India’s Jobs Engine: Broadening, Formalising, Rebalancing
India’s labour market is quietly reshaping. The working-age cohort is 983 million, comprising 630 million employed individuals and 340 million already in non-agricultural roles. LFPR has climbed to a 7-year high at 45.1%, and female LFPR has jumped from 18.6% (FY19) to 31.7% (FY25), a structural positive for growth and household incomes.

What’s changing
- Net new supply moderates: Annual labour additions are likely to slow from ~7-8 million to 5-6 million over the next decade; however, a significant portion of the 290 million agricultural workforce can still transition into higher-productivity sectors.

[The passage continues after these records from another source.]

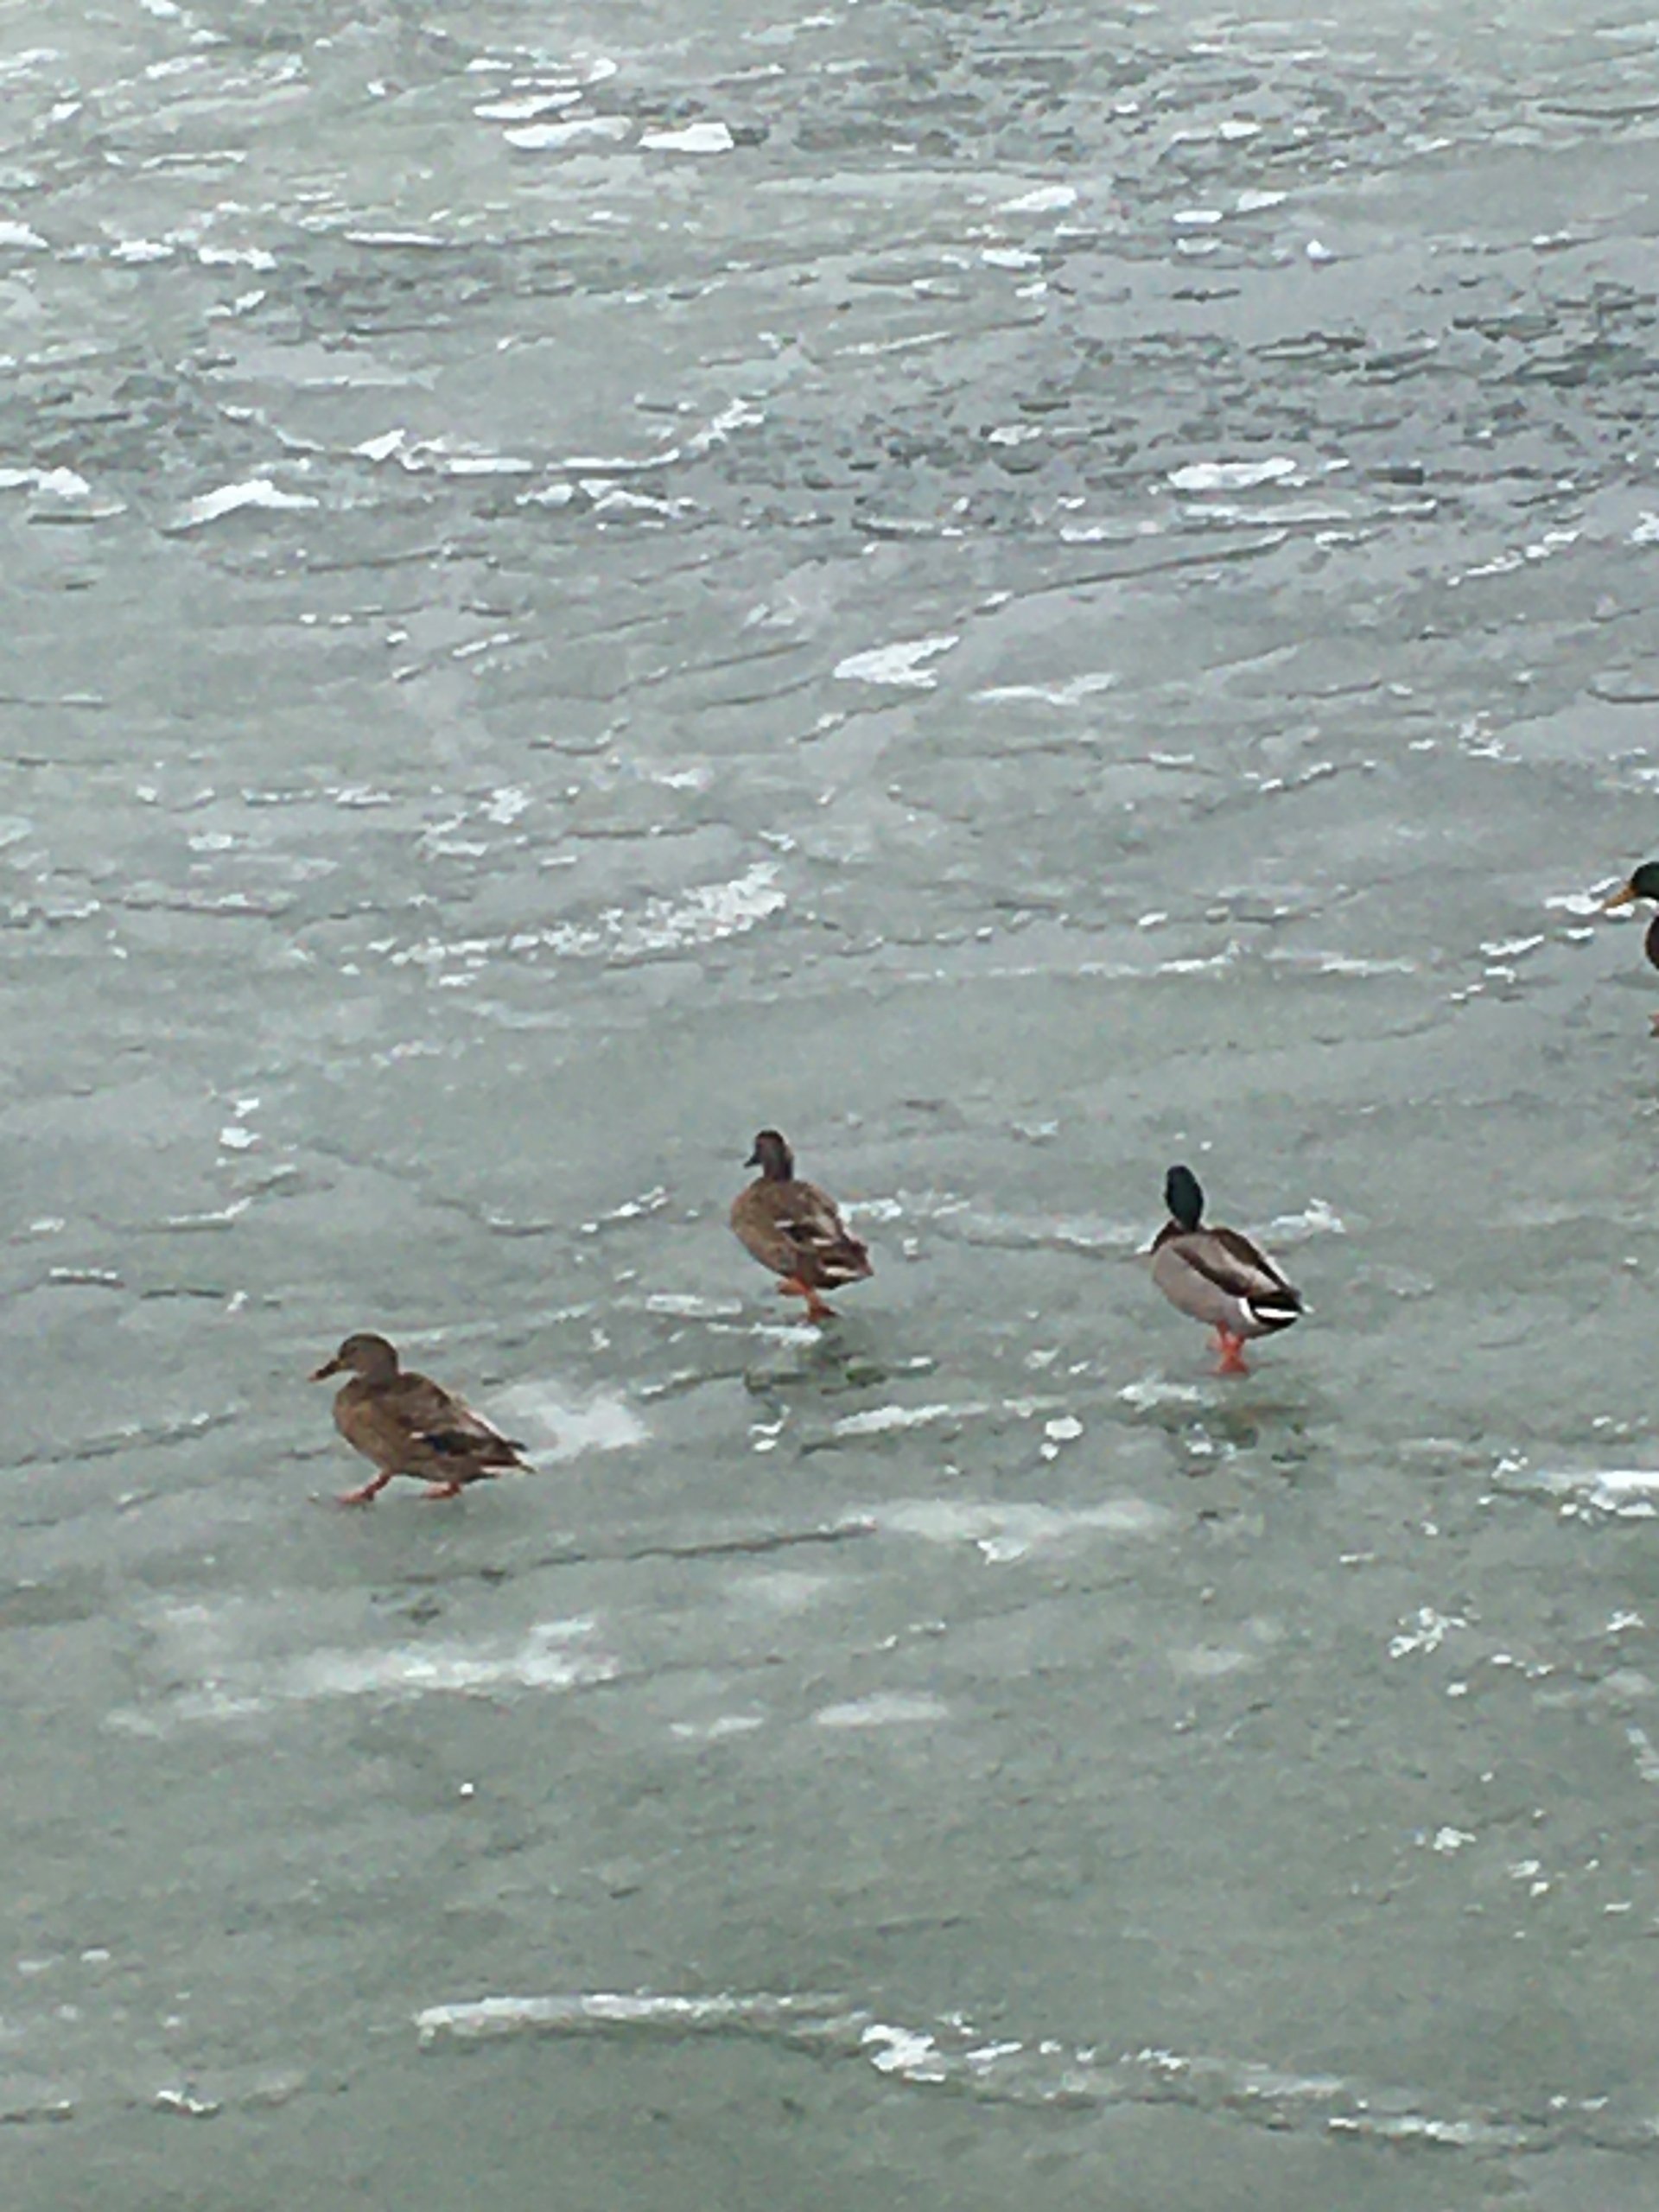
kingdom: Animalia
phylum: Chordata
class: Aves
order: Anseriformes
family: Anatidae
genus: Anas
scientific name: Anas platyrhynchos
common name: Gråand
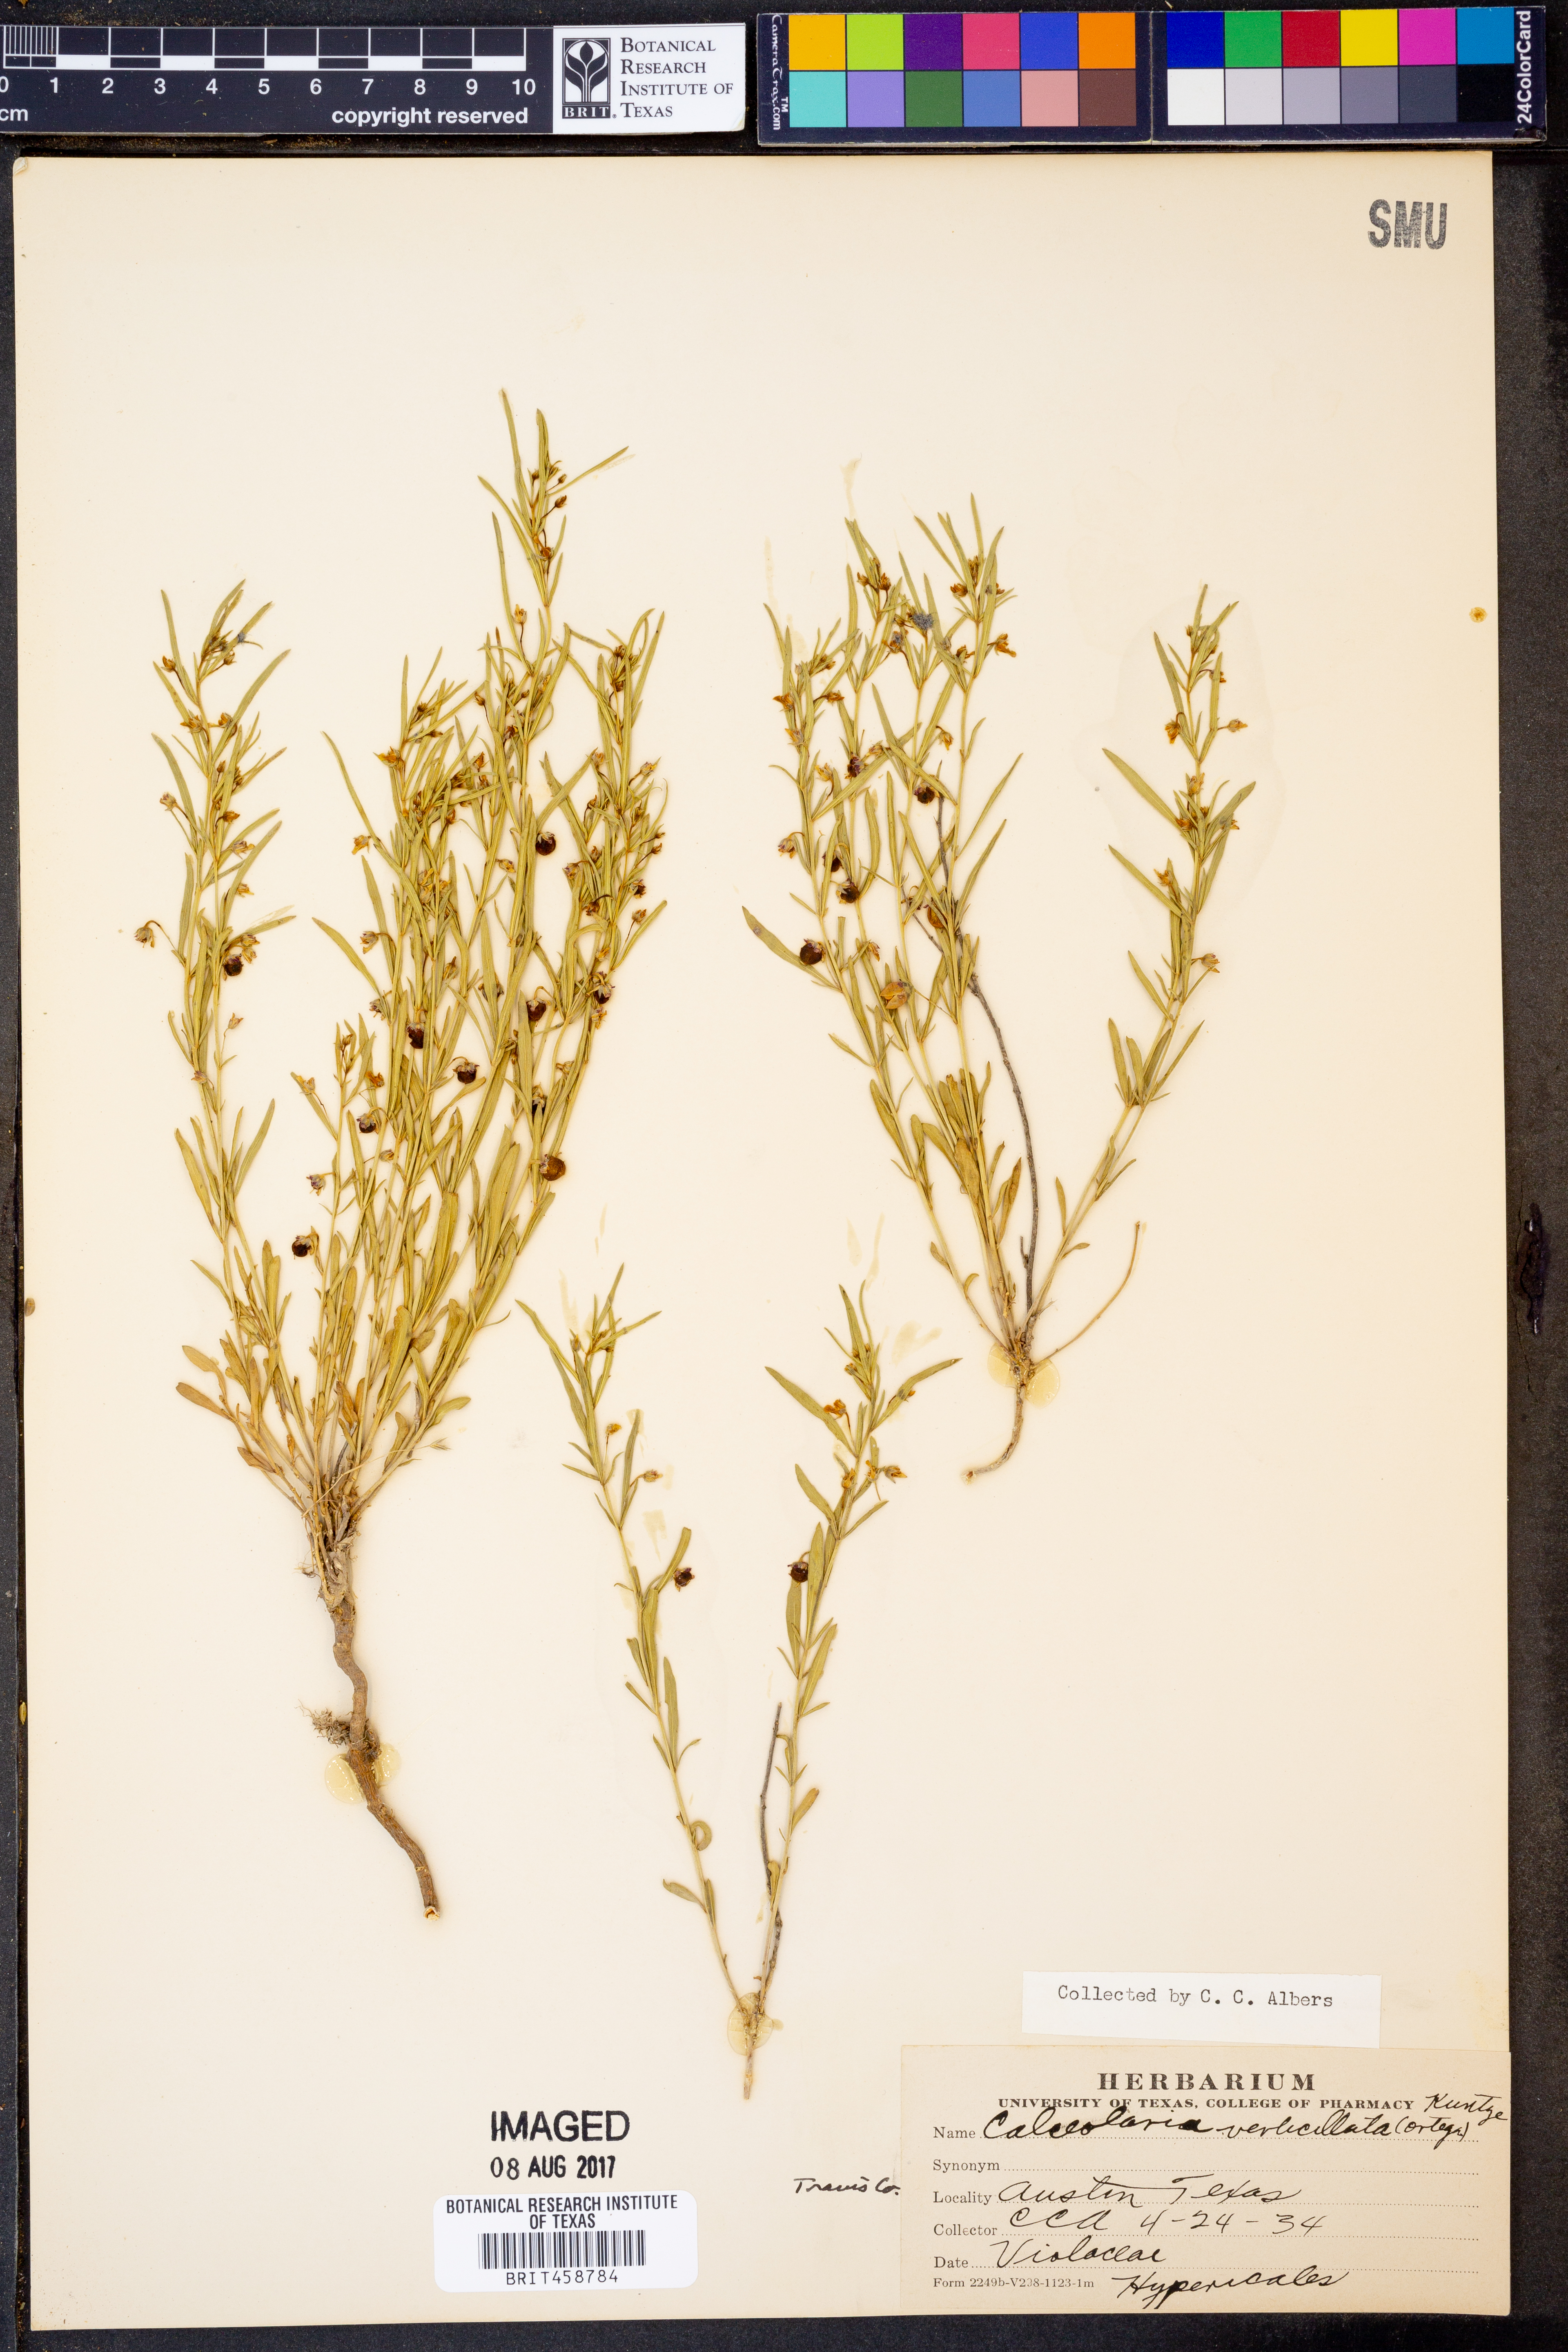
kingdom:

- Corporate absorption is healthy: 59% of listed companies increased headcount in FY25; the top 20 now account for ~50% of listed-company employment, with 16 firms employing 100k+ each.
- The services mix is evolving: Financial services now employ 32% more people than IT; GCC employment in financial services surged by ~80% in six years to 2.1 million (FY25), surpassing the listed IT sector at ~1.8 million.
- Wage dynamics: FY25 pay hikes (~7.4%) were the slowest in a decade (excluding FY21), signalling tighter cost discipline and a focus on productivity.

Why it matters (for investors & employers)
- Productivity kicker ahead: The movement of labour from farms to factories and services can offset slower net supply, sustaining GDP and earnings growth.
- Talent gravity: Financials and GCCs are emerging hiring hubs; HR strategies must rebalance beyond legacy IT pools.
- Concentration risk & opportunity: Hiring concentrated in large caps strengthens execution moats and widens the quality gap within SMID stocks.
- Margin set-up: Softer wage inflation supports operating leverage in FY26, especially for services, BFSI adjacencies, and domestic cyclicals scaling headcount.
- Inclusion dividend: Rising female LFPR is a multi-year booster for consumption, savings, and formal credit penetration.
Actionable takeaways
- Tilt towards businesses benefiting from farm-to-non-farm shifts (manufacturing, construction materials, logistics, retail, financials).
- Track firms with strong hiring/productivity metrics (revenue per employee, training spend, automation) rather than raw headcount growth.
- Watch GCC-heavy office demand, payroll/HR tech, and urban consumption clusters, digital platform plays like wealth, consumption etc as second-order plays.
- Revisit wage-sensitive margin models for FY26; there is a scope for positive surprises where utilisation and mix improve.